But we didn’t want it to be it.

I taught bass at Girls Rock Camp in Burlington from I think 2010 to 2015, and Lee taught drums for at least a couple of those years. We have talked about getting back together to play more shows consistently since that farewell show. We did manage to get back together to do a tour for a week at one point, I don’t even remember which year now. 2014? 2015? It was only a week but it was with one of the best bands in the world, Ragana, who it turned out were also fans of our band. (Also one time another of the best bands in the world, Thou, who would go on to do a split with Ragana, name-checked us in an interview. That ruled too.) We played a show in Boston where we jumped on a trampoline in the yard outside the basement while Ragana played, and then they jumped on the trampoline while we did. 

One morning I woke up half-dead on Emily’s couch in Providence at the end of a week of touring and saw Maria from Ragana sitting on their tour truck’s tailgate with a guitar, writing music in the sun.

#### Data
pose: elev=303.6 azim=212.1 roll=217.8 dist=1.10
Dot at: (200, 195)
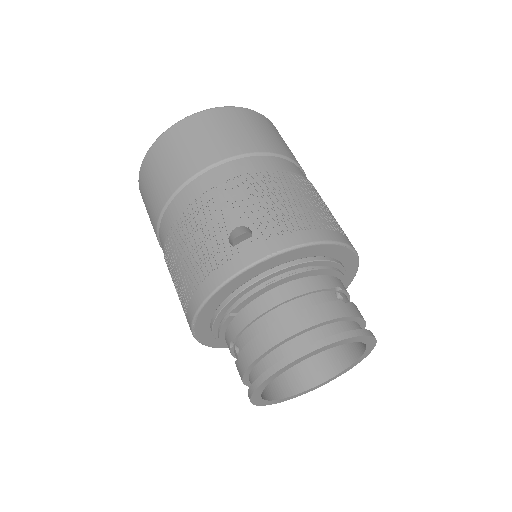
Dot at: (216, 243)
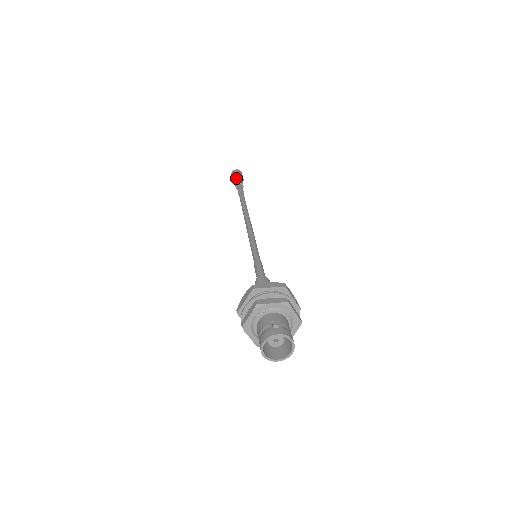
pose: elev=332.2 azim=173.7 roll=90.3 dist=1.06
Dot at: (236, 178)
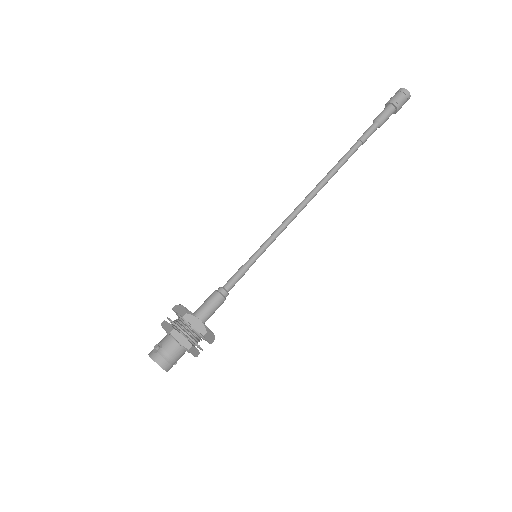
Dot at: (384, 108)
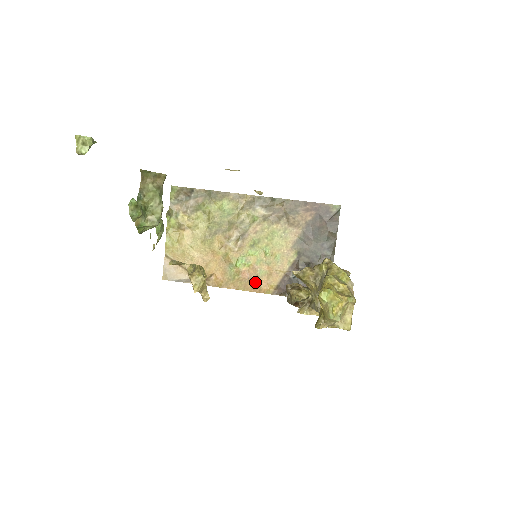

* * *

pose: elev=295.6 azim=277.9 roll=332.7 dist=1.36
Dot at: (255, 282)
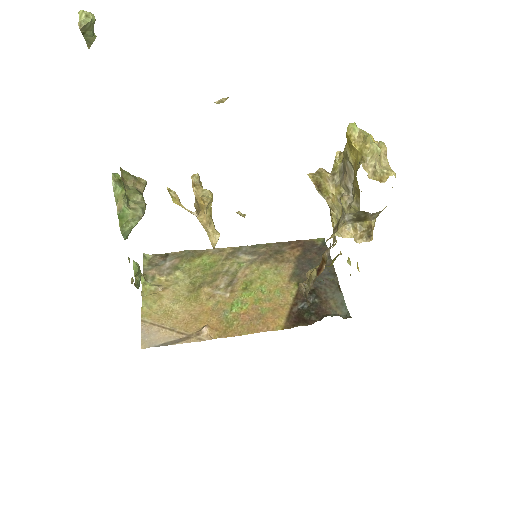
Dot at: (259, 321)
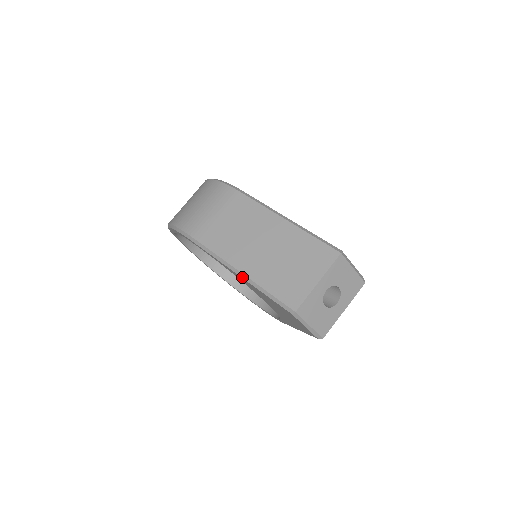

#### Jobs
(1) Answer these questions using the Source passage:
(a) What instrument did the writer teach at Girls Rock Camp in Burlington?
(b) In which city did the two bands take turns jumping on a trampoline?
(c) In which city was Emily's couch?
(2) Transcribe the stretch of the Source passage from "I taught bass" through "while we did.".

#### Results of the exercise
(1)
(a) Bass
(b) Boston
(c) Providence

(2)
I taught bass at Girls Rock Camp in Burlington from I think 2010 to 2015, and Lee taught drums for at least a couple of those years. We have talked about getting back together to play more shows consistently since that farewell show. We did manage to get back together to do a tour for a week at one point, I don’t even remember which year now. 2014? 2015? It was only a week but it was with one of the best bands in the world, Ragana, who it turned out were also fans of our band. (Also one time another of the best bands in the world, Thou, who would go on to do a split with Ragana, name-checked us in an interview. That ruled too.) We played a show in Boston where we jumped on a trampoline in the yard outside the basement while Ragana played, and then they jumped on the trampoline while we did.